In the meantime the incidence of manual handling injury has increased, passenger complaints have been ignored and the effort of the advocacy groups, who have made constructive suggestions, put in the too-hard basket again.

Enter Air New Zealand
Early in 2008 Air New Zealand commissioned an independent review of the disabled passenger handling processes and procedures. Subsequent to the review, an internal steering group was established consisting of senior managers from across the business and sponsored by the group general manager of the international airline. The steering group considered the disabled passenger experience end-to-end and opportunities for improving handling procedures, assistive equipment and staff training.

For Air New Zealand the Pacific route to the West Coast has long been a flagship.

Upgraded regulations implemented by the United States Dept. of Transportation relating to nondiscrimination on the basis of disability in air travel were imminent and these were taken into consideration. In addition, the handling of disabled passengers was an important consideration with the imminent introduction of the new B777-300 fleet.

The airline identified staff manual handling tasks associated with boarding and deplaning of physically disabled passengers as a significant risk. Check-in service agents, ground handlers and cabin crew were all represented in the incident reporting process. The incident numbers were not significant, but risks were clearly identified.

Management took up the committee recommendations.
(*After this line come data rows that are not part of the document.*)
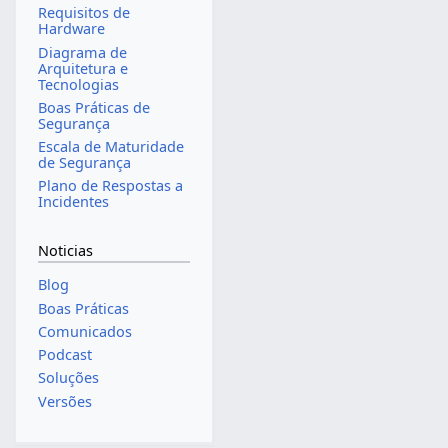
Requisitos de
Hardware
Diagrama de
Arquitetura e
Tecnologias
Boas Práticas de
Segurança
Escala de Maturidade
de Segurança
Plano de Respostas a
Incidentes
Noticias
Blog
Boas Práticas
Comunicados
Podcast
Soluções
Versões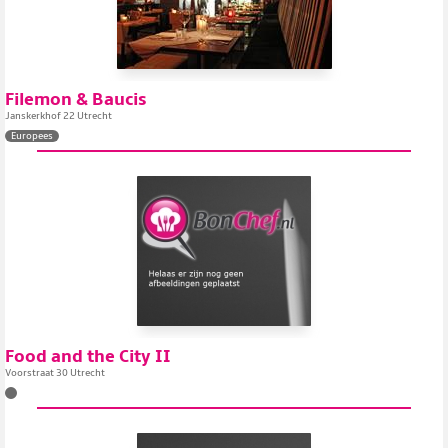
Filemon & Baucis
Janskerkhof 22 Utrecht
Europees
Food and the City II
Voorstraat 30 Utrecht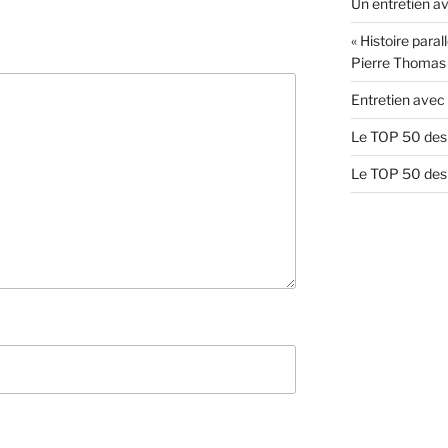
Un entretien av
« Histoire paral
Pierre Thomas
Entretien avec 
Le TOP 50 des 
Le TOP 50 des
These included design and engineering solutions, and process changes supported by new equipment and staff retraining — a major undertaking.
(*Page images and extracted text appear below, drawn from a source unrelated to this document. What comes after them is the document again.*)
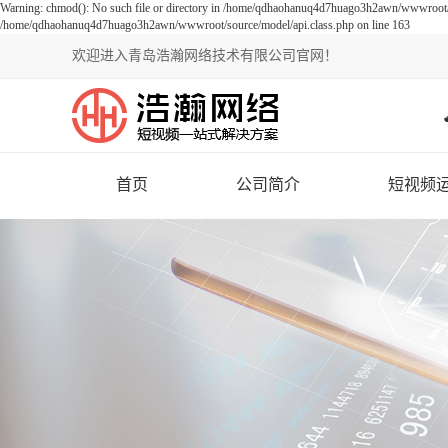
Warning: chmod(): No such file or directory in /home/qdhaohanuq4d7huago3h2awn/wwwroot/so
/home/qdhaohanuq4d7huago3h2awn/wwwroot/source/model/api.class.php on line 163
欢迎进入青岛浩瀚网络技术有限公司官网！
首页
公司简介
短视频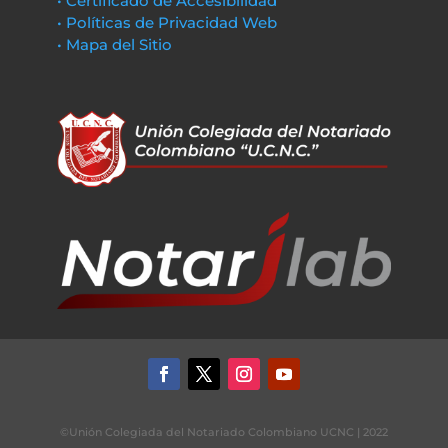
• Certificado de Accesibilidad
• Políticas de Privacidad Web
• Mapa del Sitio
©Unión Colegiada del Notariado Colombiano UCNC | 2022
New equipment included power-driven wheelchairs at all major domestic airports. Two types, one for general terminal use and another narrow model that could be used as a boarding chair.
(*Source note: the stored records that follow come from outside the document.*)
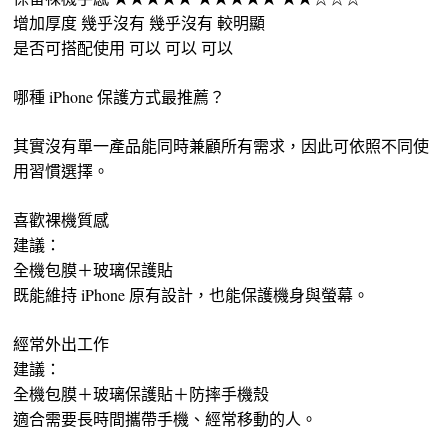
增加厚度 幾乎沒有 幾乎沒有 較明顯
是否可搭配使用 可以 可以 可以
哪種 iPhone 保護方式最推薦？
其實沒有單一產品能同時兼顧所有需求，因此可依照不同使
用習慣選擇。
喜歡裸機質感
建議：
全機包膜＋玻璃保護貼
既能維持 iPhone 原有設計，也能保護機身與螢幕。
經常外出工作
建議：
全機包膜＋玻璃保護貼＋防摔手機殼
適合需要長時間攜帶手機、經常移動的人。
The design included a new on-board wheelchair to facilitate a level transfer from chair to chair and from chair to the cabin seat. Lifting had just been eliminated. A local New Zealand wheelchair manufacturer was assigned the task of developing a prototype that could be tested and commented on by disability advocacy groups and frequent flyers who have a mobility issue.

All that takes time, money and commitment.

For the cabin crew the move from the chair into the seat is never easy. In some cases the passenger or carer can assist, often that is not possible.

Air New Zealand devised a system using a transfer belt, slide sheet and slide board — a modification of techniques used in physiotherapy setting. This is made much easier when the wheelchair height and the aircraft seat height are aligned.

Some seat modifications were also designed for future business premier and premium economy class seating. This required the involvement of the design team and aircraft seat manufacturers.

Already, indications are looking very good. The systems have been in place four months. It is now in place on long-haul flights.

It is early, but the initial results have been encouraging. Staff manual handling injuries associated with disabled passenger handling are reducing. During this period Air New Zealand recorded reductions of up to 25 percent in flight delays and a 32 percent in minutes lost and associated costs.

The softer spin-off for the company has been a genuine connection between passengers, front line staff and the disabled community.

Going forward the changes will be rolled out on all flights — a big ask for an airline with a sizable network for a country as small as New Zealand, where air travel has always been high on a per capita basis.

Air New Zealand has shown leadership the industry would do well to follow.

Ground Handling and cabin service for disabled passengers has been slowly improving but talk to frequent flyers with a disability and they will raise travel issues such as transportation interchange before they even reach the terminal, check-in and managing luggage. Invariably, the issue of paper work and forms is raised. Despite really good work that has been done by the U.S. Dept. of Transportation and European Union lawmakers, the devil is in the detail.

Some airports and airlines do it well — the majority still have a way to go. The community does have Web sites that rate facilities and service standard globally.

They do tell it like it is — well worth a visit and see how the service at your airport or airline scores.